Examples of the resolved commission by Tucker and Tarlo, along with work by Ingham, Ainley and Barker make up the Hull exhibition, with the focus on the materiality of landscape and how it is modified through social, industrial and natural history.

Touching Edges 2, ‘Bronze Red’, 2013. Silverpoint, graphite and oils on Arches paper. By Linda Ingham.
This and another of Linda’s curatorial projects, Head & Whole, are platforms for shows and events “which explore the representational methodologies and research surrounding landscape and human form respectively.” Since 2009, both projects have achieved funding awards from Arts Council England.
Bringing the latest show to Hull School of Art and Design is a welcome step – the institution has been a highly regarded centre since 1861, and will assume even greater prominence as Hull shows its wares as UK City of Culture in 2017.
On another front, one of Linda’s pieces has just been selected for the Aesthetica Art prize 2015 long-list, and another has been acquired by a US museum, bringing this to two collected pieces in the US; there are several more pieces in public collections throughout Britain. One of her Easter Self Portraits is being used to publicise the new show at Rugby Art Gallery & Museum during March and April.
Born in Grimsby, Linda’s family has maritime connections – her father worked at Grimsby Docks for many years as an engineer making and servicing parts for many of the Ross fleet of trawlers (one of which featured in the Richard Curtis film The Boat That Rocked about a North Sea pirate radio boat in the 1960s).
Linda creates objects by various means, including collaged text derived from two 19th century novels she bought for £1 each in antique shops: The Wide, Wide, World written by Susan Warner under the pseudonym Elizabeth Wetherall (reputedly the first ‘bestseller’ by an American female writer), and White Wings by William Black – the books are coming-of-age moralistic tales of young women, and Linda rearranges the text within her work to inform the visual outcome, incorporating the aspect of weather.
Linda’s meticulous use of materials is underlined by her attraction to drawing with silverpoint, as the old masters had done. This involves inscribing gesso, which she makes herself with chalk whiting and pigment, with a silver wire. “I like my materials to be as raw as possible, ” she says.
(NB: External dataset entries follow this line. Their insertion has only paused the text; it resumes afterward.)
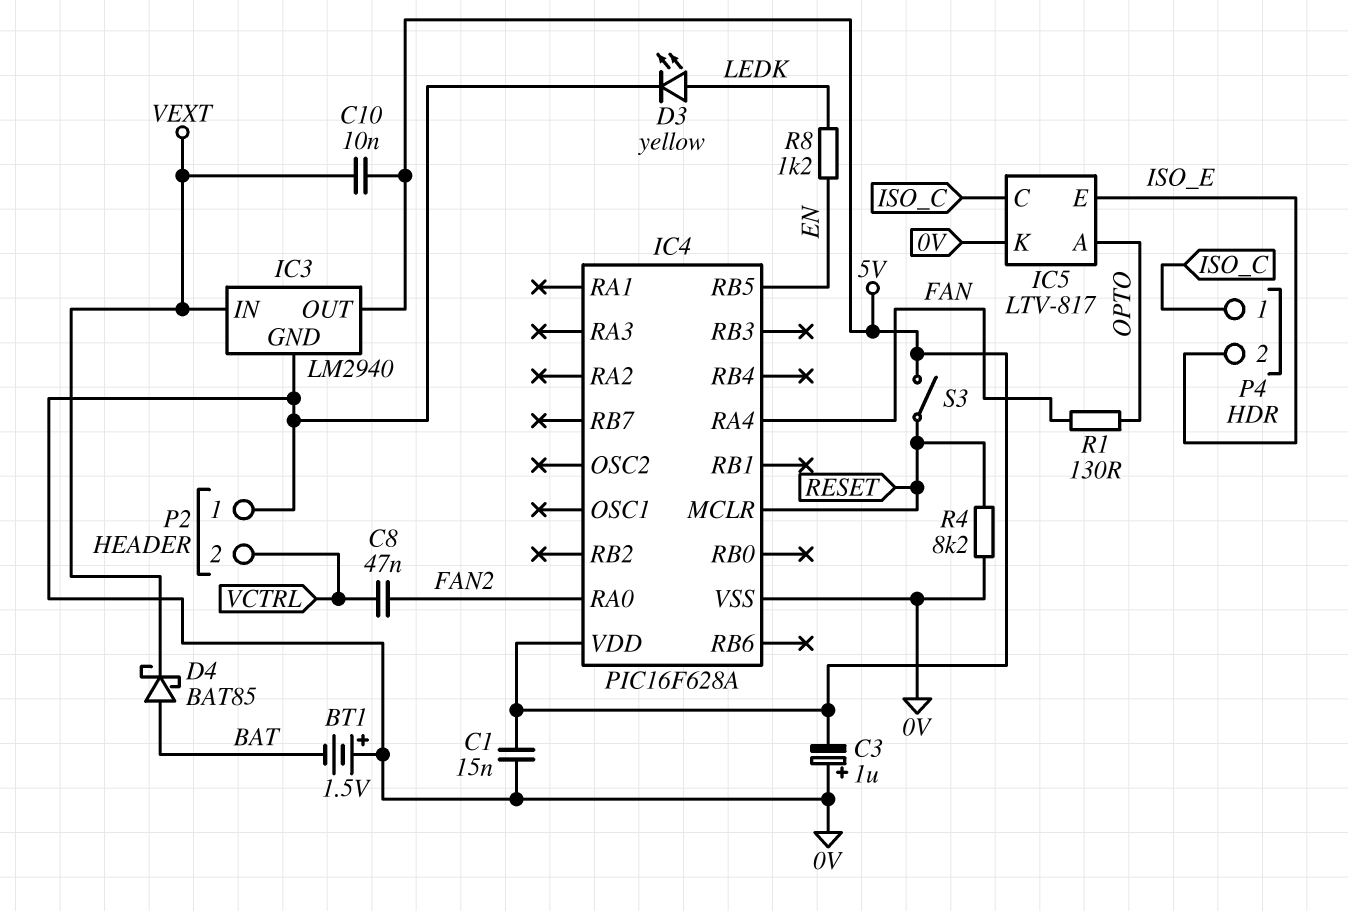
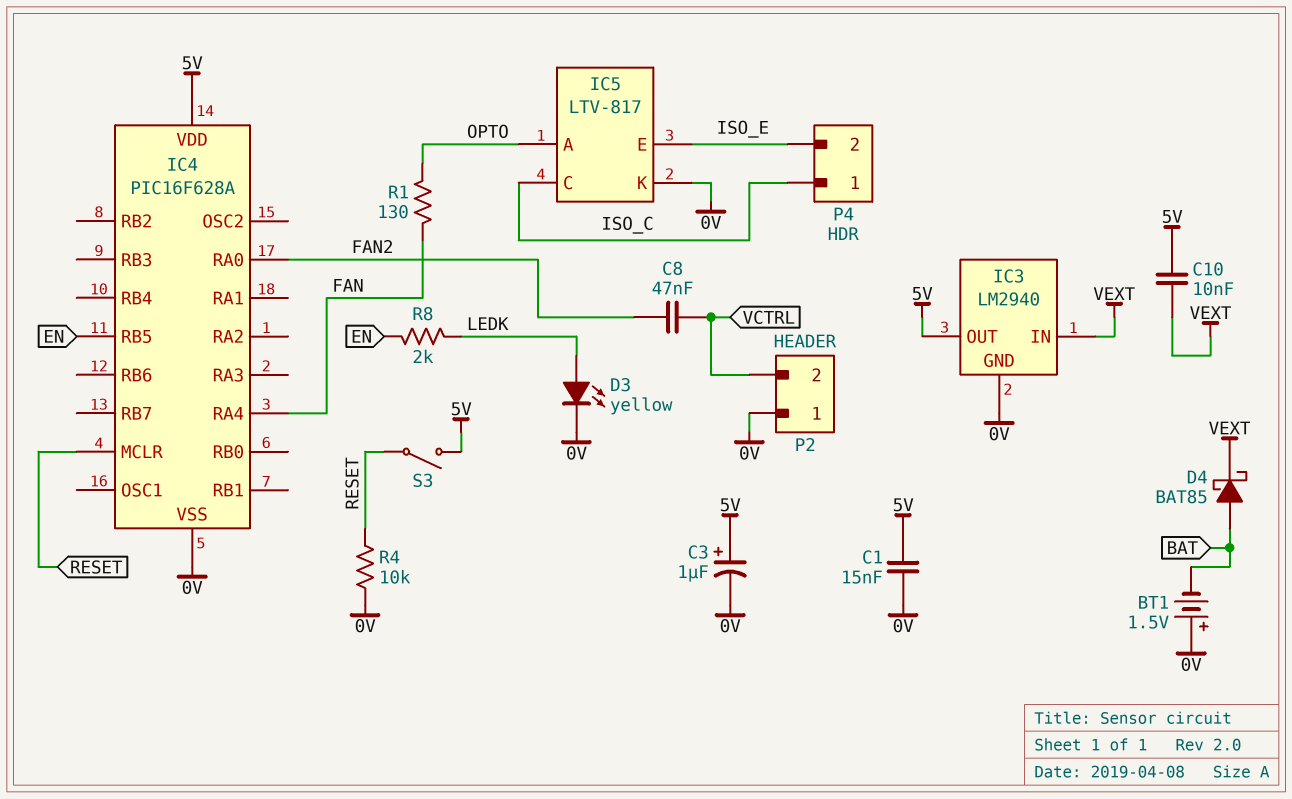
C3: 1uF (plus 0V, minus 5V) -> 1uF (plus 5V, minus 0V)
R4: 8.2k (0V, RESET) -> 10k (0V, RESET)
R8: 1.2k (EN, LEDK) -> 2k (EN, LEDK)

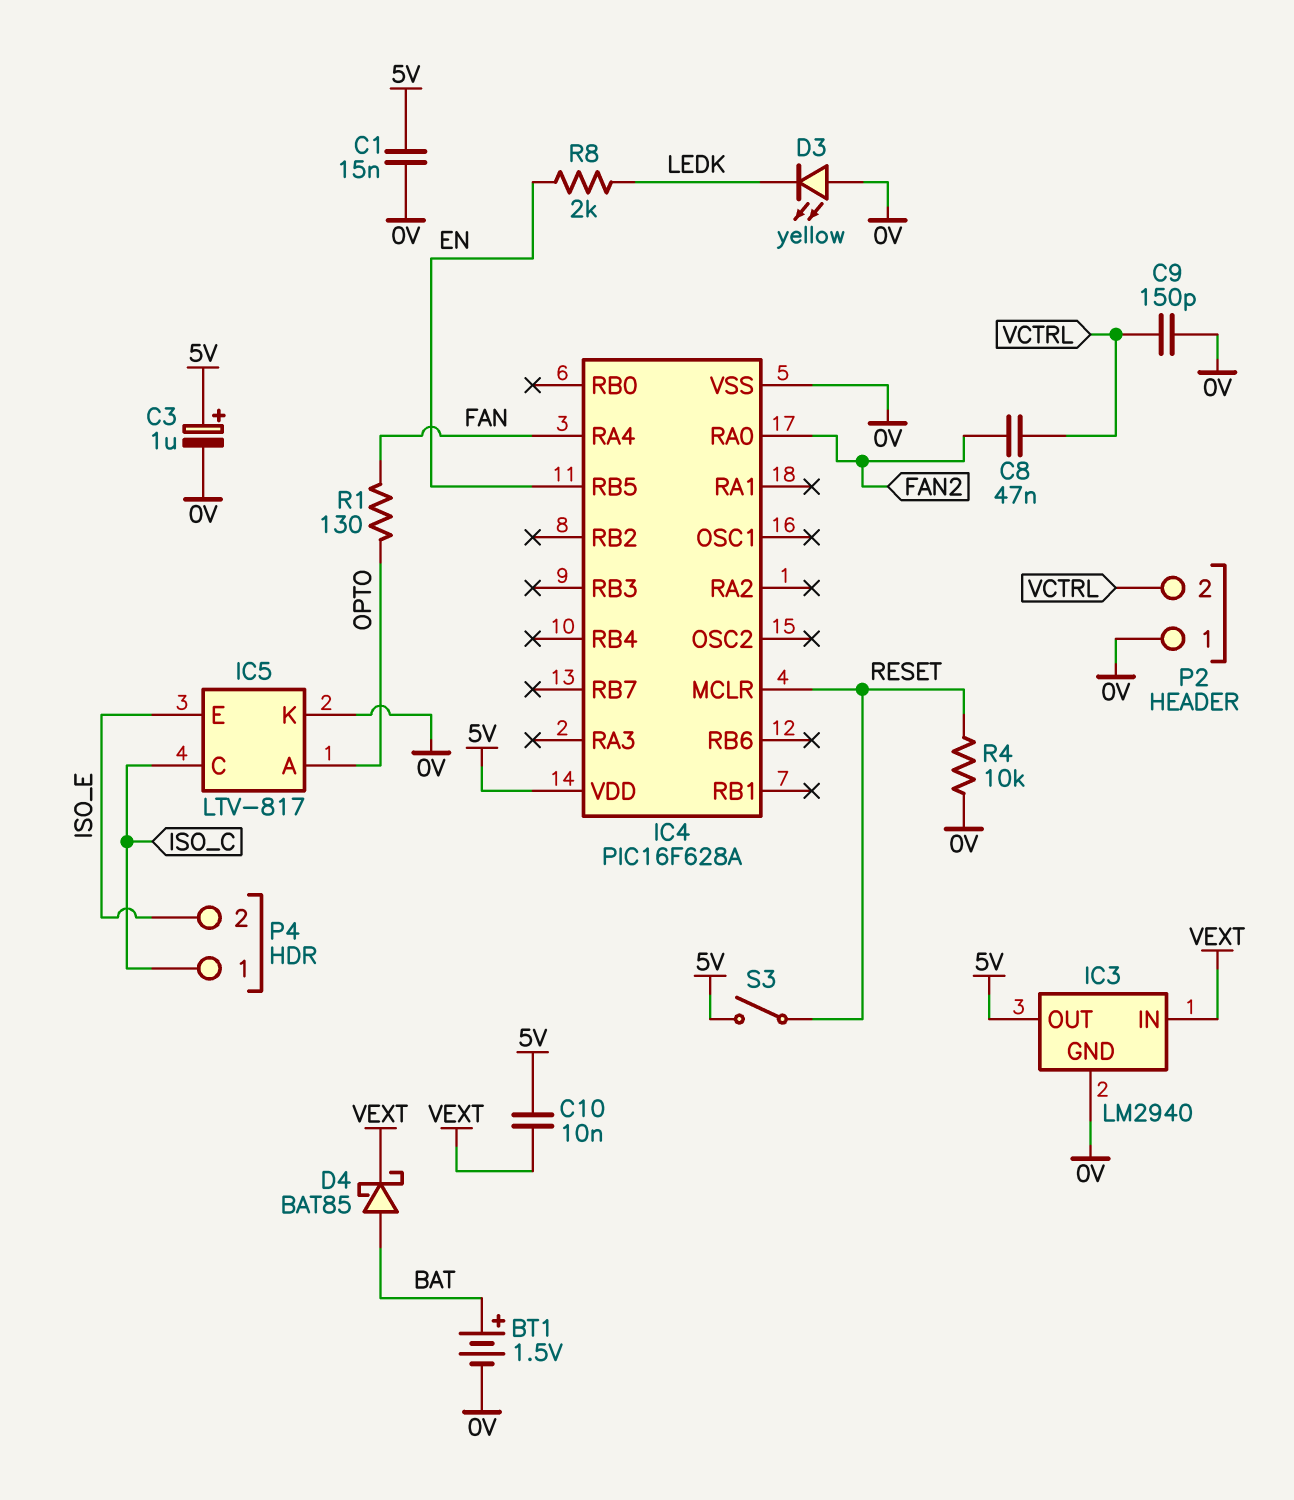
BT1: 1.5V (plus 0V, minus BAT) -> 1.5V (plus BAT, minus 0V)
C9: none -> 150pF (0V, VCTRL)
D3: LED yellow (A LEDK, K 0V) -> LED yellow (A 0V, K LEDK)

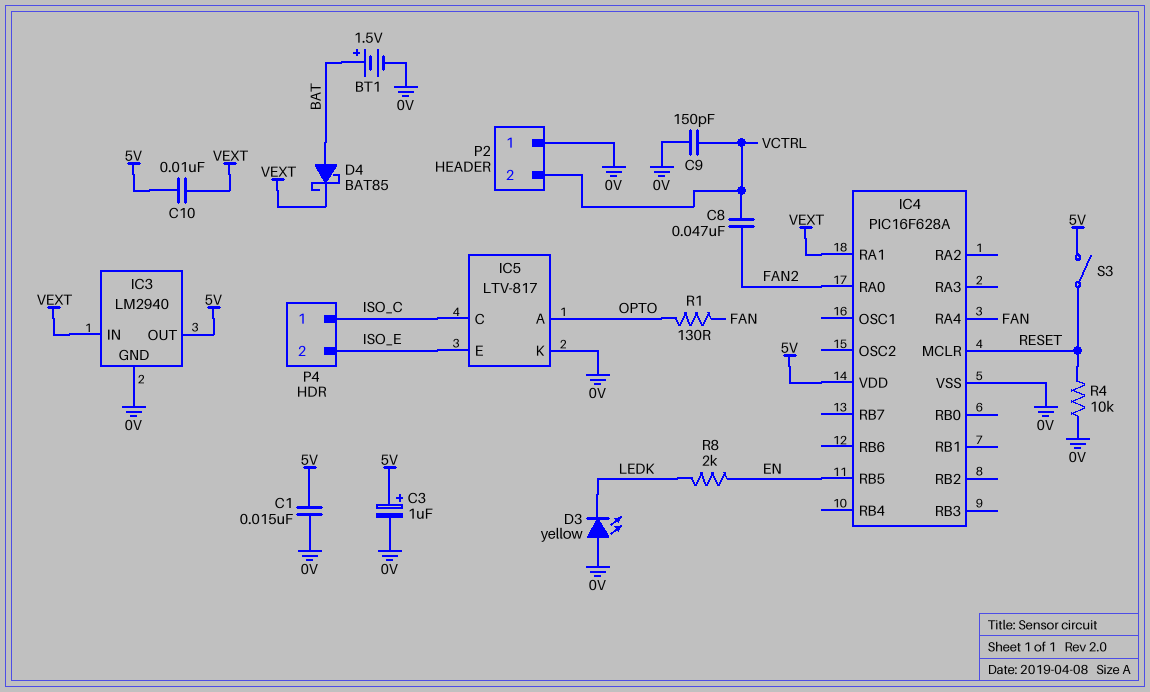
IC4 pin RA1: none -> VEXT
Since 2008 Linda has created site-specific installations, such as Heavy & Light in Grimsby Minster, and more recently as part of the VS group who have worked together to install multi-media artworks in churches. In 2014 she was invited to join the 15 artists selected by Robert Priseman to create a piece for the Brentwood Stations of the Cross project, a series of paintings which will be exhibited in Brentwood Cathedral and the SE9 Container Gallery, London, before going on to form part of the permanent collection at the Komechak Art Gallery in Chicago. Incidentally, the SE9 Container Gallery is London’s first art gallery made from converted shipping containers, and it is located in the grounds of a school in Eltham.
Linda is known widely in arts circles especially in the north of England, for her own work, her enthusiasm as a curator, and her support for education. She tours the country talking about her practice and encouraging undergraduates. Among her many commitments, she is a visiting lecturer in painting at Leeds University School of Design.